Non lo nego, osserverò questa tornata elettorale con molto interesse, con la curiosità di constatare il numero di voti che prenderà il candidato senza programma, partendo dalla considerazione (altrettanto banale) che anche solo cento voti sarebbero da studiare a fondo per capire su quali basi delle persone senzienti, adulte, informate, intelligenti possano concedere (di nuovo) fiducia ad un foglio bianco.

In estrema sintesi: vinca il più meritevole.

Ascolterò con distacco e senza bandiere i vari interventi, con l’assoluta certezza che gli aventi diritto voteranno secondo coscienza e sulla base di quanto un programma convinca più dell’altro.

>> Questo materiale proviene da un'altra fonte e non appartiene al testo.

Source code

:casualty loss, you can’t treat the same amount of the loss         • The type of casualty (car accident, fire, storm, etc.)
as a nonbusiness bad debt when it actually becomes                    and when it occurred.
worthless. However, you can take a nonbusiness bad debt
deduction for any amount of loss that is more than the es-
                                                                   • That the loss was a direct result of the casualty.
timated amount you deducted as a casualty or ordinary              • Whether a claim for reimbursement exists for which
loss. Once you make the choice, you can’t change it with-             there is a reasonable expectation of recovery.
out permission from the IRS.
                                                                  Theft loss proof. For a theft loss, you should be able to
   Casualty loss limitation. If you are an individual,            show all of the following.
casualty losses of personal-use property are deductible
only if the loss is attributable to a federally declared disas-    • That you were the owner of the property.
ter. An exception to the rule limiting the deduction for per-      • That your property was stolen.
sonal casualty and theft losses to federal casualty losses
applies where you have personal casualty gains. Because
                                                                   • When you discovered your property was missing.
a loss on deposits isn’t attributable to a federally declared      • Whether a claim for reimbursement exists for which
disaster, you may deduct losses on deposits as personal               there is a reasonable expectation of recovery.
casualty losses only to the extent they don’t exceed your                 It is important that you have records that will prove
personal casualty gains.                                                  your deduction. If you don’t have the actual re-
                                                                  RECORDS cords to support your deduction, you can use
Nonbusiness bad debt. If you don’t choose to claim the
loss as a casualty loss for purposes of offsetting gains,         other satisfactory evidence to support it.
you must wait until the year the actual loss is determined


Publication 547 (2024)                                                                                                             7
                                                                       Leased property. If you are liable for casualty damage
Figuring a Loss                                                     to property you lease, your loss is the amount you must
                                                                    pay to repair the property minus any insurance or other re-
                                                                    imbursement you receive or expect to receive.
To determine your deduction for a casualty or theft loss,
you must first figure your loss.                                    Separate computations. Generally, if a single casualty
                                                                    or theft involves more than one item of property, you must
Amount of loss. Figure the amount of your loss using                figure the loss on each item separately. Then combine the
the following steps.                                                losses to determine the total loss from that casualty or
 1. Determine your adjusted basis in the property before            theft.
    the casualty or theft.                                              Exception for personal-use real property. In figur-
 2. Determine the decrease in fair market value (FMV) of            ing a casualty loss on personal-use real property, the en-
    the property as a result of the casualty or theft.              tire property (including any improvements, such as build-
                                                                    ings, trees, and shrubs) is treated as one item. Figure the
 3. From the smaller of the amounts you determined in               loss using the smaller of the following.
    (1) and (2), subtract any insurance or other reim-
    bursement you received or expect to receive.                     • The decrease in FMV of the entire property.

D’altronde viviamo in Italia, uno Stato con tanti problemi ma basato su una solida democrazia nella quale ogni opinione è tutelata dalla Carta Costituzionale. L’Assemblea Generale rappresenterà la riunione in un solo luogo di tutti gli aventi diritto che certamente non deluderanno coloro da cui hanno ricevuto un mandato per scegliere il futuro dell’Associazione.

E sono certo che, chiacchiere a parte, nessuno sarà così debole da votare senza ragionare.

In ogni caso ieri, oggi e domani:

Ti amo AIA.

5 commenti
  1. AZ
    AZ dice:

    Alla fine circa 100 voti li ha presi lo sfidante col programma. L’Aia è davvero una “strana bestia”.

  2. Agostino miglio
    Agostino miglio dice:

    ottimo articolo,ottime riflessioni,ma chi va in campo e ci mette la faccia,con tutti i sacrifici del caso,non ha voce in capitolo e rimane ingessato nella “burocrazia” dirigenziale.

  3. Alberto
    Alberto dice:

    Se contassero i programmi vincerebbe Zappi a mani basse, purtroppo le logiche dell’AIA attuale sono altre, il clima e’ di paura, i CRA sono stati eletti da Nicchi e terrorizzano i presidenti di sezione i quali temono per i propri ragazzi … speriamo nel segreto dell’urna …

  4. DIMITRI
    DIMITRI dice:

    Credo poco su determinate logiche che dovrebbero essere “normali”, l’AIA è molto strana. Vincerà Nicchi purtroppo. Faccio comunque ad Antonio i miei auguri, lo ritengo una bravissima persona, di cui mi fido, e spero veramente che, nel suo caso, le logiche “strane” dell’AIA vengano capovolte anche perchè, il suo programma, non fa una grinza!